━━ Supplied passage ━━

After writing that whole essay explaining why I think Expression is the main metric for an outfit (at least on a personal level), I thought it would be best to dive a bit further with an explanation. After all, if we’re thinking about this whole Hobby as a personal art form, then it’s best to show off some work right?
To recap, the Expression Essay detailed how all clothing is expressive of something. Clothing can express “concrete” things like being casual or formal through Convention as well as more abstract things like slouch or somberness through Contour of silhouette, colors, or other details. When one becomes an competent and intentional dresser, a “good” outfit is not predicated on just being technically sound (“proper fit”, which is subjective) or even social reception.
“Good” then becomes about the accuracy of how you’ve used your outfit’s (and garment’s) details to be expressive of…whatever you intend to be expressive of. This obviously takes some introspection and decisiveness in your “goals”. The more competent you are (self-awareness of projected vibes, menswear history education, etc), the more accurate of your expression will be. To yourself mainly, but also to others; the best is when non-fashion people are able to get your vibe as well. All of this just takes time, because every experience helps you get new references to leverage or subvert in your expression.
That essay included a few examples from my friends as well as myself, but I thought that a more in-depth analysis (along with an interesting context) would be best to help others understand my thought process on making a “good” outfit. More specifically I thought that diving into two alternative expressions on a single theme would be an excellent example to show you how this works. Again we’re looking at this about executing a personal idea, not whether or not these are “great” fits (which I think only the greater culture can decide). I’m just concerned about executing the idea I want.
Anyway, onto my example. You guys know that I’ve been enjoying Going Out in recent years. It’s a new thing for me (like drinking in general) and I’m glad I’m finally in a place that makes sense for it, socially and financially speaking. There isn’t a specific theme for Going Out, so I often have a lot of leeway in what I wear. The term usually predicates some edgy or sexy attire, but when everything is an Occasion those two parameters don’t always apply; I could even be Esquire Man to go out (if I happened to be wearing it that day).

━━━
━━ Record extracts ━━

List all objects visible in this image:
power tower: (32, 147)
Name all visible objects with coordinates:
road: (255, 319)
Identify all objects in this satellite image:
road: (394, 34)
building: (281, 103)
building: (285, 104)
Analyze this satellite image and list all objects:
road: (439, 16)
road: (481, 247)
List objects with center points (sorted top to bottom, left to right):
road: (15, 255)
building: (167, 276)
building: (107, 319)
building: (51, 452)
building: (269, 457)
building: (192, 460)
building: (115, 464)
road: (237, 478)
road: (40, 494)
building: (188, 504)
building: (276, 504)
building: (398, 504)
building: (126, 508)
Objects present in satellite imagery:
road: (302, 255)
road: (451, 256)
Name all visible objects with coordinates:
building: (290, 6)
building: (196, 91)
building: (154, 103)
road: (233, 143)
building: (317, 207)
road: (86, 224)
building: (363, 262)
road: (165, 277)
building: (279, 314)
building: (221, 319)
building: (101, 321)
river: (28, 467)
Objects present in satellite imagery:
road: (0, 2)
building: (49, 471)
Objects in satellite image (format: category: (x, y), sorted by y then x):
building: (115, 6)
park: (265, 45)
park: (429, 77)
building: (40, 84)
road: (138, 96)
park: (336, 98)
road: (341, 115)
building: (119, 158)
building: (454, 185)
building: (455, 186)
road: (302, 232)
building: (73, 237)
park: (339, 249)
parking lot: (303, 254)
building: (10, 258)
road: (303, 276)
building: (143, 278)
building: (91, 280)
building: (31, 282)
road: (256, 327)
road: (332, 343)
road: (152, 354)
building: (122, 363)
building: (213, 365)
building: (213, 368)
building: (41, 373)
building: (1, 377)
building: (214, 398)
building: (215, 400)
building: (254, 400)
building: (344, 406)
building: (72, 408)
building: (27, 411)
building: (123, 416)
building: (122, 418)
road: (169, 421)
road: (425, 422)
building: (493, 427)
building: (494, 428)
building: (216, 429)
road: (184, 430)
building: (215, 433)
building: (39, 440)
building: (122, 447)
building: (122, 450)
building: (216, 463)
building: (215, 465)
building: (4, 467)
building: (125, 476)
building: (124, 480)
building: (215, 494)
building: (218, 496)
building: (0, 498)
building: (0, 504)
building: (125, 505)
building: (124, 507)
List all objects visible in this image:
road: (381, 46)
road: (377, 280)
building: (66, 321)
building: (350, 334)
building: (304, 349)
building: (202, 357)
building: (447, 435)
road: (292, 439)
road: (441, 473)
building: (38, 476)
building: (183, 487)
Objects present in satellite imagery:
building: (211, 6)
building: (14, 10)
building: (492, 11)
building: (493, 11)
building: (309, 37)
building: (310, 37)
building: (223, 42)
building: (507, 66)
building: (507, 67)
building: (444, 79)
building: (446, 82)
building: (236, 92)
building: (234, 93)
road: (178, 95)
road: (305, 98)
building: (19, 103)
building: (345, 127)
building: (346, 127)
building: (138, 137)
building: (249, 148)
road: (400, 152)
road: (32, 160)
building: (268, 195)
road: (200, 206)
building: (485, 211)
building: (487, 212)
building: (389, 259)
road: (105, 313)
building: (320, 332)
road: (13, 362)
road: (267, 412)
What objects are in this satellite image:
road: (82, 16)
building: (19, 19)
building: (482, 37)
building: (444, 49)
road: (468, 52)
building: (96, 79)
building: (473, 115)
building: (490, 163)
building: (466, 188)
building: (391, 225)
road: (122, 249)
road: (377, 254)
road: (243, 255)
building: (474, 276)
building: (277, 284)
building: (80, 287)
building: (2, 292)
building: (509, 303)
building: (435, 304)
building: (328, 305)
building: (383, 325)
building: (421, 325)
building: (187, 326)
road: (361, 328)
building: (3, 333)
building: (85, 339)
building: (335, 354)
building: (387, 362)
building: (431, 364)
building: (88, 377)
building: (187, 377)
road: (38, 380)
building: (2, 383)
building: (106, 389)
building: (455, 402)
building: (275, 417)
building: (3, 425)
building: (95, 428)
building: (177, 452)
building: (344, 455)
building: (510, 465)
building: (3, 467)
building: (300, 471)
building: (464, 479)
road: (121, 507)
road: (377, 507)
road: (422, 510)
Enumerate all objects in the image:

━━━

> **Goals**
1. Answer these questions about the essay on outfit expression:
(a) Through what does clothing express more abstract things like slouch or somberness?
(b) What does the writer decide to dive into as an example of how expression works?
(c) What other activity does the writer say is also new for them, besides Going Out?
2. Print the part of the essay on outfit expression between "Anyway, onto my" and "it that day).", inclusive.

> **Answers to the tasks**
1.
(a) Through Contour of silhouette, colors, or other details.
(b) Two alternative expressions on a single theme.
(c) Drinking in general.

2.
Anyway, onto my example. You guys know that I’ve been enjoying Going Out in recent years. It’s a new thing for me (like drinking in general) and I’m glad I’m finally in a place that makes sense for it, socially and financially speaking. There isn’t a specific theme for Going Out, so I often have a lot of leeway in what I wear. The term usually predicates some edgy or sexy attire, but when everything is an Occasion those two parameters don’t always apply; I could even be Esquire Man to go out (if I happened to be wearing it that day).